Technology and Schools
by Dr. Joseph D. Hollowell, 2 yrs ago
Over the past several years we have had a number of conversations at Roncalli about how technology is changing the face of education. One of the most memorable lines coming out of those conversations comes from our principal Chuck Weisenbach. In his own inimitable style Chuck noted, “Show me a teacher who can be replaced by a computer and I'll show you a bad teacher.”
With this statement I believe that Chuck has summed up our overall approach to technology at Roncalli. I believe our track record shows that we have tried to be very judicious about staying away from the latest educational fad of the day, month, or year. Many of these fads come and go bringing no real benefit to the learning of students. By taking this approach we have no doubt saved our community millions of dollars. But saving money is not the driving principle behind these decisions.
I have repeatedly said to people over the years, “Show me how the technology is going to support better student learning and higher student test scores and we will get the technology.” We have a long and consistent track record of securing everything we need to improve facilities and the learning environment for our students.
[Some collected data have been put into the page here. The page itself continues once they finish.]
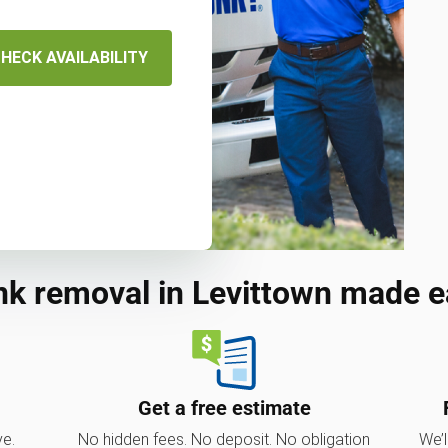
HECK AVAILABILITY
nk removal in Levittown made e
Get a free estimate
ve.
No hidden fees. No deposit. No obligation
We’l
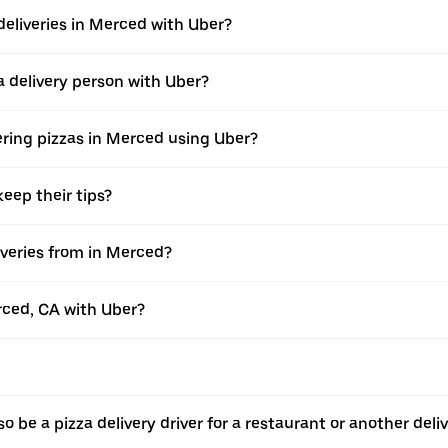
deliveries in Merced with Uber?
 delivery person with Uber?
ering pizzas in Merced using Uber?
eep their tips?
veries from in Merced?
erced, CA with Uber?
o be a pizza delivery driver for a restaurant or another deli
But the reality is that the research on the ability of technology to enhance student learning is very limited when compared to the benefit of having a knowledgeable teacher working directly with students. It is the teacher – not the tools – that make the difference.
Our standardized test scores have been well-documented to be off the charts in terms of what other schools are doing locally and around the state. I often think that many schools could benefit by coming to Roncalli and finding out how this amazing track record is attained. The reality is that most of the things that can improve schools are free. Good discipline, high expectations for students, hiring teachers with a passion for young people - these are all things that are at the heart of a life-changing educational experience for students. I am not sure what it is about human nature that insists on thinking that by spending more money on things we will be happier, smarter, or better prepared for life. But that mindset is clearly out there in our culture and has been for centuries.
Having said all of this, I want you to know that we have embarked upon a technology planning and enhancement process that will give rise to substantial changes over the next few years. I want you to know that these changes are coming not because we want to have the latest that technology has to offer but because we think it will enhance the quality of experience that our students have.
Some of the changes that we are expecting to see implemented include the following:
increasing the number of staff members with technology responsibilities for teacher training and infrastructure support in accordance with the recommendations from two separate and independent technology audits
expanding our bandwidth and wireless capacity so that the entire facility can handle 1200 wireless devices simultaneously – one for each teacher and student
replacing every computer in our portable laptop labs and our stationary hard-wired labs
expanding the capacity of our journalism lab
increasing the number and variety of courses that are offered online to Roncalli students
We have long been complimented by our visitors and the general public for the user-friendly nature of our website, our weekly newsletter, and the web-based registration process we have used over the past few years. It is now our intent to see that the support of the teaching-learning process that takes place between our students and teachers is similarly enhanced in ways that bring true value.
I think the steps we are taking over the next few months are consistent with a Catholic vision for technological support of students in our schools and will prepare them well for the next phase of their education. We want to be good stewards of the funds that are invested in our students. We see these next steps as being faithful to that sort of good stewardship.